** Opening EXERCISE INPUT block **

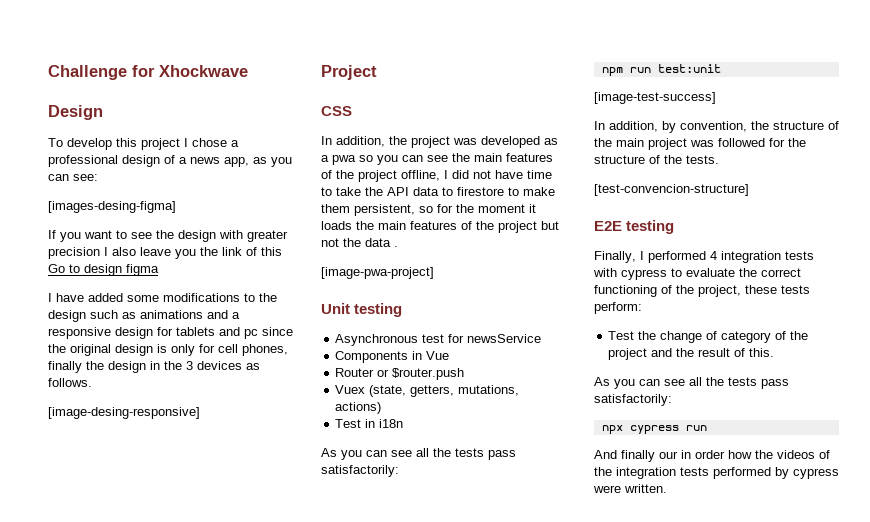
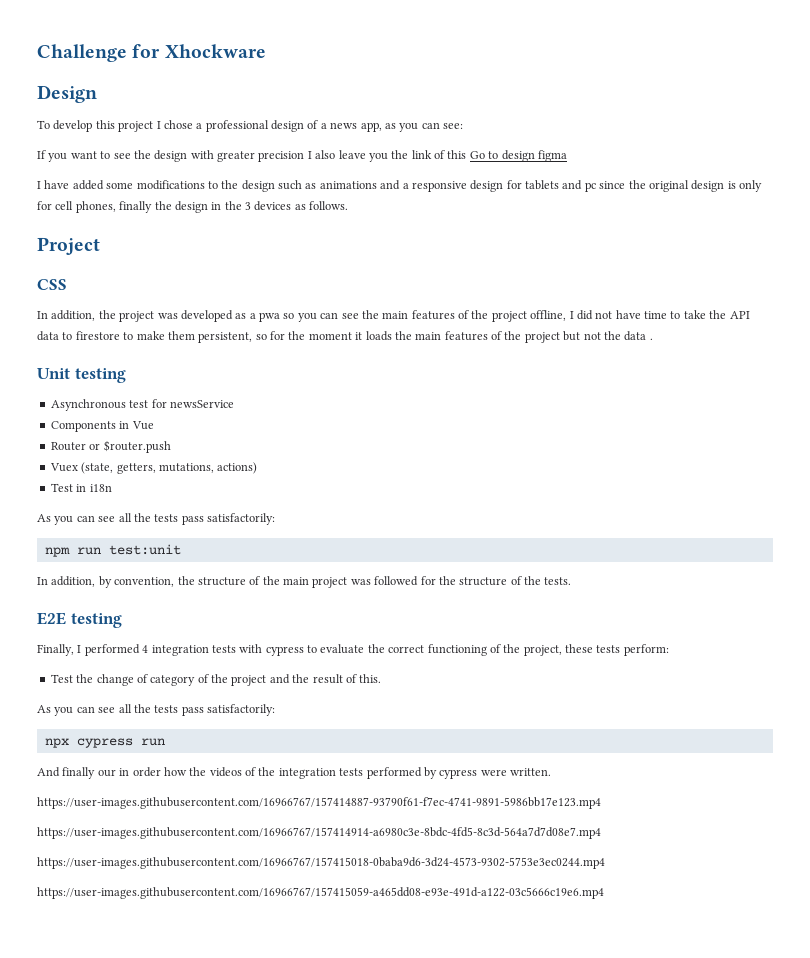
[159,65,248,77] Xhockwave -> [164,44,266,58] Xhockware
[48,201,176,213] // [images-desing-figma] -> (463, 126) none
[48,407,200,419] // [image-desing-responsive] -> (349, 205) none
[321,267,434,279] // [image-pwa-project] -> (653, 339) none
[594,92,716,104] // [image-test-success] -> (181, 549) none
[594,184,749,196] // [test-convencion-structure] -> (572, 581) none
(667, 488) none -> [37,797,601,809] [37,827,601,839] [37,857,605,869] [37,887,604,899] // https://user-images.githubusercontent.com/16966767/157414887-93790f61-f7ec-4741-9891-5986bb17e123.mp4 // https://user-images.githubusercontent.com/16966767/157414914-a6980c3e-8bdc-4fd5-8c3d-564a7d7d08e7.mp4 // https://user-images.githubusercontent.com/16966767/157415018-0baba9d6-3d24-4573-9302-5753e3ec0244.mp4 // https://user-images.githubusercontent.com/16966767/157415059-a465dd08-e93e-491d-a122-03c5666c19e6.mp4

** Closing EXERCISE INPUT block **
** Opening EXERCISE INPUT block **

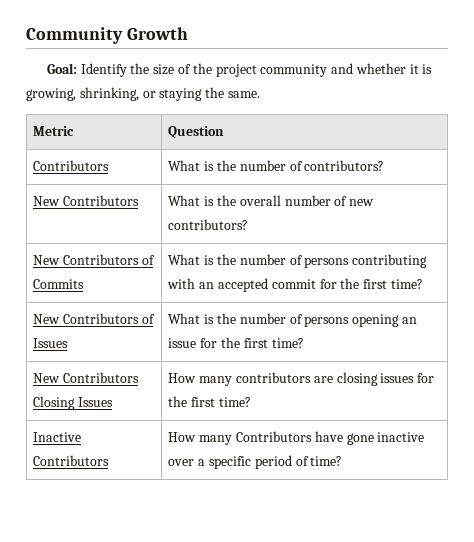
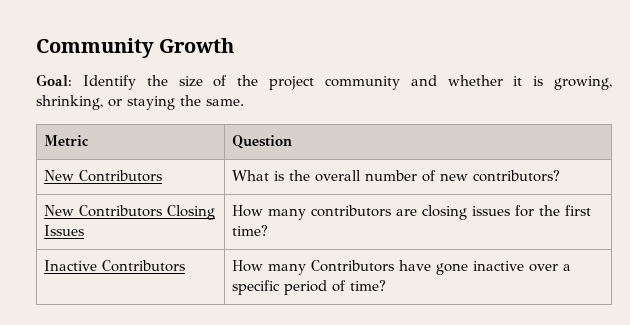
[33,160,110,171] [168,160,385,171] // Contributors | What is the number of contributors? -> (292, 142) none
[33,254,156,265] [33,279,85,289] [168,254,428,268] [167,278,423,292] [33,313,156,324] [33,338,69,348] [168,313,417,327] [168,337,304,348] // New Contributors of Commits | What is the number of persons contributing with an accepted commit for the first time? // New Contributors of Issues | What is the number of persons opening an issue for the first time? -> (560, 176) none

** Closing EXERCISE INPUT block **

● WHAT IS NEEDED: Among the records above, a stretch begins at the line containing "[594,184,749,196] // [test-convencion-structure]" and ends at the line containing "(667, 488) none". Restate that stretch word for word, and nothing else.

● ANSWER:
[594,184,749,196] // [test-convencion-structure] -> (572, 581) none
(667, 488) none -> [37,797,601,809] [37,827,601,839] [37,857,605,869] [37,887,604,899] // https://user-images.githubusercontent.com/16966767/157414887-93790f61-f7ec-4741-9891-5986bb17e123.mp4 // https://user-images.githubusercontent.com/16966767/157414914-a6980c3e-8bdc-4fd5-8c3d-564a7d7d08e7.mp4 // https://user-images.githubusercontent.com/16966767/157415018-0baba9d6-3d24-4573-9302-5753e3ec0244.mp4 // https://user-images.githubusercontent.com/16966767/157415059-a465dd08-e93e-491d-a122-03c5666c19e6.mp4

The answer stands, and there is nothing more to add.